Captain Tom Moore will keep walking laps of his garden for as long as people are donating to his NHS fundraising appeal, his daughter said today.
The 99-year-old second-world-war veteran set out to walk 100 laps of his garden in Bedfordshire before his 100th birthday on April 30.

His initial target was to raise £1,000 for NHS Charities Together.
He completed his 100th lap on Thursday, but as donations continued to pour in he kept going.
Tom Moore is raising money for the NHS Charities Together, which is a collective experience representing, supporting and championing the work of the NHS' official charities. 

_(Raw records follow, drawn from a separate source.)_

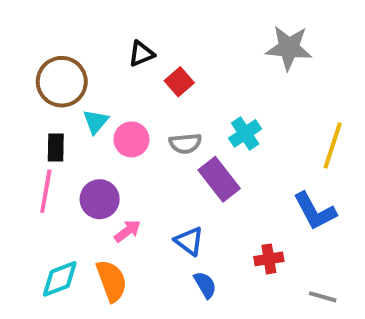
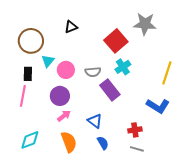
red square: (179, 82) -> (116, 41), moved, size x1.6
purple circle: (100, 199) -> (60, 96), moved
blue L-shape: (315, 211) -> (158, 106), turned -30
orange semicircle: (112, 281) -> (69, 142), moved
gray line: (323, 297) -> (137, 149), moved

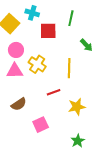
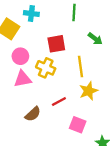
red square: (48, 31) -> (56, 44), moved
red line: (54, 92) -> (59, 102), moved
yellow star: (77, 107) -> (88, 91), moved
pink square: (41, 125) -> (78, 125), moved, turned -35

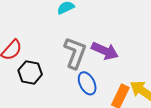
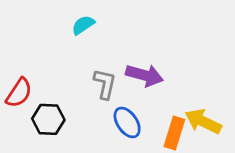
gray L-shape: (75, 53) -> (105, 84), size x0.7

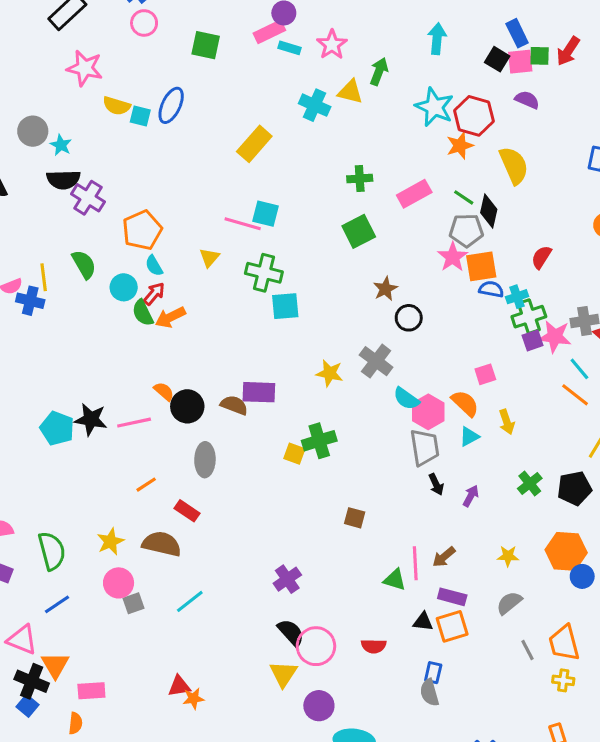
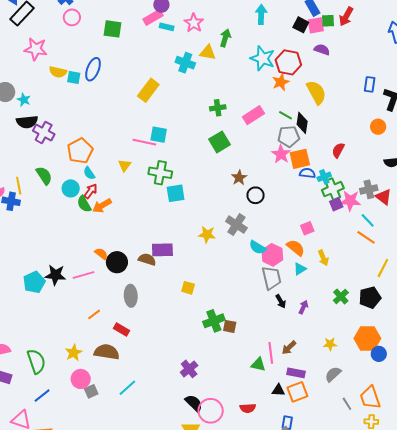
cyan pentagon: (57, 428) -> (34, 282), turned 30
green cross: (319, 441) -> (214, 321), moved

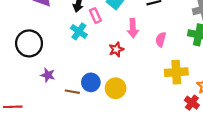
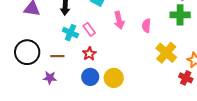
pink rectangle: (95, 16) -> (89, 29), moved
red star: (116, 49) -> (89, 54), moved
yellow cross: (176, 72) -> (166, 53), turned -35
brown line: (72, 92) -> (57, 56), moved

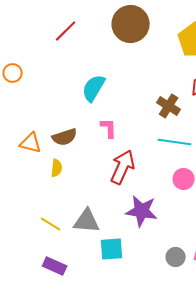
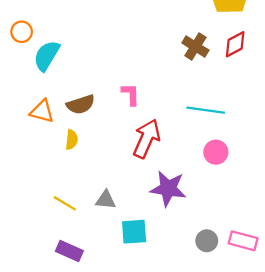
cyan semicircle: (94, 88) -> (47, 56), moved
brown cross: (169, 106) -> (195, 47), moved
gray triangle: (87, 221) -> (106, 200), size x0.7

Cpt Moore said: “It really is absolutely enormous isn’t it. That sum of money is very difficult to imagine but it’s coming in so well.”
His daughter, Hannah Ingram-Moore, said: “Tom is clear that as long as people believe that he's worth investing in, he will keep walking because this is for such a phenomenal cause.”


----------



## arcanine (Apr 17, 2020)

If the country for which he went to war hadn’t been run by a government which cheered when it vetoed investment in the health service then he wouldn’t have to fundraise for it


----------



## emigre (Apr 18, 2020)

Absolute top lad. But this shouldn't take away from the fact the NHS has been starved of funding for ten years. It should not be upto to private citizens having to make up for purposeful financial shortfalls by Government.


----------



## arcanine (Apr 18, 2020)

emigre said:


> Absolute top lad. But this shouldn't take away from the fact the NHS has been starved of funding for ten years. It should not be upto to private citizens having to make up for purposeful financial shortfalls by Government.


exactly, these people are literally psychopaths and are gleefully allowing an elderly veteran to mitigate their lack of empathy


----------